What’s missing is a strategy for determining how these decisions are made in a way that minimizes regrets for the survivors, meets fairness criteria, and addresses the moral residue and distress of the staff. Mrs. Hamadani’s children have asked that they speak with no other doctor but Dr. Broukhim— an unrealistic expectation, and perhaps one that Dr. Broukhim himself might have appreciated being liberated from with Finder’s help. Nurses are refusing to care for Mrs. Hamadani. Samir “fires” the neurologist for mentioning hospice and Dr. Moore for talking about resuscitation status.
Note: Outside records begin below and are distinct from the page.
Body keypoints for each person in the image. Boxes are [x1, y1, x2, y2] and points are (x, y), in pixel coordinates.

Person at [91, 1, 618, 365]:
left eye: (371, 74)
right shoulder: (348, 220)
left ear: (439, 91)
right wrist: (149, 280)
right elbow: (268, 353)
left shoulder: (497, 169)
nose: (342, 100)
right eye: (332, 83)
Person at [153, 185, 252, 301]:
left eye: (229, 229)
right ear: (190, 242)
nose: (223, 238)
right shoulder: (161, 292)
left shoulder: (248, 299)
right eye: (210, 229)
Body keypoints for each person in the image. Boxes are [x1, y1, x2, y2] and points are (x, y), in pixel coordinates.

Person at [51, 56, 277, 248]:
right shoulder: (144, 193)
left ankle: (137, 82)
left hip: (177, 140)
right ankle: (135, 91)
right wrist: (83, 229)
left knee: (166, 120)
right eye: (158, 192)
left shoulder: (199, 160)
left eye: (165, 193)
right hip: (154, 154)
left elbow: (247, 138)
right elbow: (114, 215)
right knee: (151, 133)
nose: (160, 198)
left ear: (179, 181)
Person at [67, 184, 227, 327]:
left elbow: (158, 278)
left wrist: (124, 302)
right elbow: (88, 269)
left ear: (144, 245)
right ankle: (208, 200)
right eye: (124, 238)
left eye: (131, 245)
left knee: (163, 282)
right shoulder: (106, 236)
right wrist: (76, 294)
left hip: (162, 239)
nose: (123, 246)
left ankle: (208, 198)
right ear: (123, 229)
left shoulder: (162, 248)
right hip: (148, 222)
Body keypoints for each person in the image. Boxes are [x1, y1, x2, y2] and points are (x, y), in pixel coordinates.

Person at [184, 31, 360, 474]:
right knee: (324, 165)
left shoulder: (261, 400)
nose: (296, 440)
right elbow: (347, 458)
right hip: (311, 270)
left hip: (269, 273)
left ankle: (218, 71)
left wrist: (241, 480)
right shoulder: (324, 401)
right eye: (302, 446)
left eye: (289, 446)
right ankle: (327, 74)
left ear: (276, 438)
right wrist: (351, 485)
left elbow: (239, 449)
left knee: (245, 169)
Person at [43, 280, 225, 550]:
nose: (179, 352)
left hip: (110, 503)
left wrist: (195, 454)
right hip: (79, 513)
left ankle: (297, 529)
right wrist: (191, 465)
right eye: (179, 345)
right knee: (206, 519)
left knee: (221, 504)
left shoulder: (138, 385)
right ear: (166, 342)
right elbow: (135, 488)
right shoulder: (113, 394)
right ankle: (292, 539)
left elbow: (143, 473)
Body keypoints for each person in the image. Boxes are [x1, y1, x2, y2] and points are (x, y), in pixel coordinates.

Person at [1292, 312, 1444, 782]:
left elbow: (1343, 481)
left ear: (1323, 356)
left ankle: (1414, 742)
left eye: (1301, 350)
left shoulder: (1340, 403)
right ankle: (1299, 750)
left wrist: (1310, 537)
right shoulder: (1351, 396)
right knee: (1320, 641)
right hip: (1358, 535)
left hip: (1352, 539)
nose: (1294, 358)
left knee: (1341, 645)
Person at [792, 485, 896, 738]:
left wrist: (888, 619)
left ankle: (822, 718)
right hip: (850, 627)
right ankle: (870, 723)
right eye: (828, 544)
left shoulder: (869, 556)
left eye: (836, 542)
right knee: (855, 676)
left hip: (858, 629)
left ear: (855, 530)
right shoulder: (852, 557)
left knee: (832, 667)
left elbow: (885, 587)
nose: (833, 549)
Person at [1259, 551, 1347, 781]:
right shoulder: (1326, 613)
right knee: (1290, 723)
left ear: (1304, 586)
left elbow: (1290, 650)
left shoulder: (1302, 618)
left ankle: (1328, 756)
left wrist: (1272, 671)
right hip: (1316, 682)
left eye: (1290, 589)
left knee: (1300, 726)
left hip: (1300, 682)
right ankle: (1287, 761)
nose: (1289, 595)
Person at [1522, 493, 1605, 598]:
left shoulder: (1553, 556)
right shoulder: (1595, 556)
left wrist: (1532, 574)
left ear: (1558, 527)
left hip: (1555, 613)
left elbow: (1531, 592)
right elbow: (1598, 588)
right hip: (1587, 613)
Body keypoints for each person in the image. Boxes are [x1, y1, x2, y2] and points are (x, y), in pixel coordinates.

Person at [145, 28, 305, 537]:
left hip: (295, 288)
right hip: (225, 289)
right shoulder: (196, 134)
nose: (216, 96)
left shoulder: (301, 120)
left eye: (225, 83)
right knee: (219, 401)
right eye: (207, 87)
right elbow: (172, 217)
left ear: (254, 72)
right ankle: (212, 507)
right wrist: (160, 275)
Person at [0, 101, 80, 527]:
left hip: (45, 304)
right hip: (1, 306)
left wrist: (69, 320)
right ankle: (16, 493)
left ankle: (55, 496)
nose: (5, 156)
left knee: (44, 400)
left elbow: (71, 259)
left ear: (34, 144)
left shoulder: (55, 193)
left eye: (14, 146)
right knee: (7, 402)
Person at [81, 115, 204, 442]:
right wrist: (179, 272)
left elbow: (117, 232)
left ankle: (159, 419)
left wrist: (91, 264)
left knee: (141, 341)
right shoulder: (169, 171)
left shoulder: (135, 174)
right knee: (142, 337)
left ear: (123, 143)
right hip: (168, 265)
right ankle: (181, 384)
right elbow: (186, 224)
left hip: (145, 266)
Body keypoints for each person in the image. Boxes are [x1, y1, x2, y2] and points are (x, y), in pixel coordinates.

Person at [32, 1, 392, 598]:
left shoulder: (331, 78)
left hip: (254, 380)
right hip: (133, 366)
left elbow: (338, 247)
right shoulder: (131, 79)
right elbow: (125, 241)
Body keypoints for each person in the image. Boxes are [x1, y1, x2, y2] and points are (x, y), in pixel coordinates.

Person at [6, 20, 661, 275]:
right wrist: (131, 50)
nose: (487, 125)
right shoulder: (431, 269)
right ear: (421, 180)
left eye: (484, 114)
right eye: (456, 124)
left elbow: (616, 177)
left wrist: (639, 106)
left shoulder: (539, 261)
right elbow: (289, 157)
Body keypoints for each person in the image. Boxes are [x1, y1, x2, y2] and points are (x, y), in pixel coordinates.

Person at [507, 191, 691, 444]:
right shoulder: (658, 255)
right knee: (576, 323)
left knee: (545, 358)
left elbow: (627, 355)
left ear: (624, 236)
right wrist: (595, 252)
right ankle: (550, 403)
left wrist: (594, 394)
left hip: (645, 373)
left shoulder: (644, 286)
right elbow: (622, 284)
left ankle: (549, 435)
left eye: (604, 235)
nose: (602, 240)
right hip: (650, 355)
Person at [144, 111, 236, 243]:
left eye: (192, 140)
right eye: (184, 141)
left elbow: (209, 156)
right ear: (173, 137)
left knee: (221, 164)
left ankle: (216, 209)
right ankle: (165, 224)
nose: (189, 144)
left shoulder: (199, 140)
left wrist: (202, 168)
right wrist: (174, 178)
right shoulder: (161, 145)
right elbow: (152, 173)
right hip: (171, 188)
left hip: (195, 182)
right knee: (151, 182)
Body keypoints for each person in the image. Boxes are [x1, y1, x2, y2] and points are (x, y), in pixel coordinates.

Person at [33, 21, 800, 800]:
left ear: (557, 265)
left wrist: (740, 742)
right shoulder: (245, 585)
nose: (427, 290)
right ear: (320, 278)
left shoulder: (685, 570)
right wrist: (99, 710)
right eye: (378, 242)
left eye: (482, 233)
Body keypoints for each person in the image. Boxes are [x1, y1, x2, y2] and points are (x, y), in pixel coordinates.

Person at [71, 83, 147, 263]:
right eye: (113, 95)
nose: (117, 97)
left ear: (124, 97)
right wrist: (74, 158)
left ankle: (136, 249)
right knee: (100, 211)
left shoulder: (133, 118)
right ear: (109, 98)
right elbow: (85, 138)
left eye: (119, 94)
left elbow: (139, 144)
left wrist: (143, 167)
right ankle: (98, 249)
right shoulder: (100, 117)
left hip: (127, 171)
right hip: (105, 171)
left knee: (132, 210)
These dynamics bode poorly for providing effective end-of-life care—either to Mrs. Hamadani or to others who are subject to the same staff communication breakdowns. Being a good listener is necessary—but not sufficient—for being an effective ethics consultant.

Conclusion

Despite the several potential shortcomings outlined above regarding how Finder handled the Hamadani case consultation, all was not lost. Just as an ounce of prevention is worth a pound of cure, a pound of active listening breeds ample good will. Finder facilitated good communication with Mrs. Hamadani’s children and with Dr. Broukhim. He realized that discussing Mrs. Hamadani’s resuscitation status or dialysis with Samir, Nadira or Farzana would only thwart future communication with them, so he simply listened. He picked up on the importance of spending time with them and asking them about their family. As far as his involvement with Samir, Nadira, Farzana, and Dr. Broukhim goes, this may fit within what I call a “mosaic” approach: even if parts are missing, there’s enough there to see the whole picture. That is, even if Mrs. Hamadani’s care was challenged by conflicting opinions and staff resentment, she died in a way that was consistent with how her family wished for her to be treated. Presumably, Samir, Nadira, and Farzana felt supported in the end.

It’s unclear, however, whether the rest of the staff involved in this case felt supported by Finder’s involvement. I wonder what would have happened if Finder had met with the treatment team after his initial involvement and facilitated a discussion about Mrs. Hamadani’s care, her children’s behavior, Iranian culture, and standards for judging interventions as “medically inadvisable.” That way, a plan could have been constructed for how to provide respectful end-of-life care to Mrs. Hamadani without crossing ethical, professional, and emotional boundaries. Sometimes staff angst is grounded in frustration about the lack of consensus on where boundary lines are drawn, and poor communication about short- and long-term goals of care for a particular patient. The example of Mrs. Hamadani remaining a “full code” is a good one. Writing a DNR order over Samir’s and Farzana’s objections would have caused them distress and may have complicated their grieving. At the same time, the thought of having to attempt CPR for Mrs. Hamadani likely exacerbated the staff’s distress. Here we have a classic conflict over positions. Could there be common interests underlying these competing positions? This is clearly the realm of the ethics consultant, but I didn’t see where these ethics facilitation skills were applied to this case.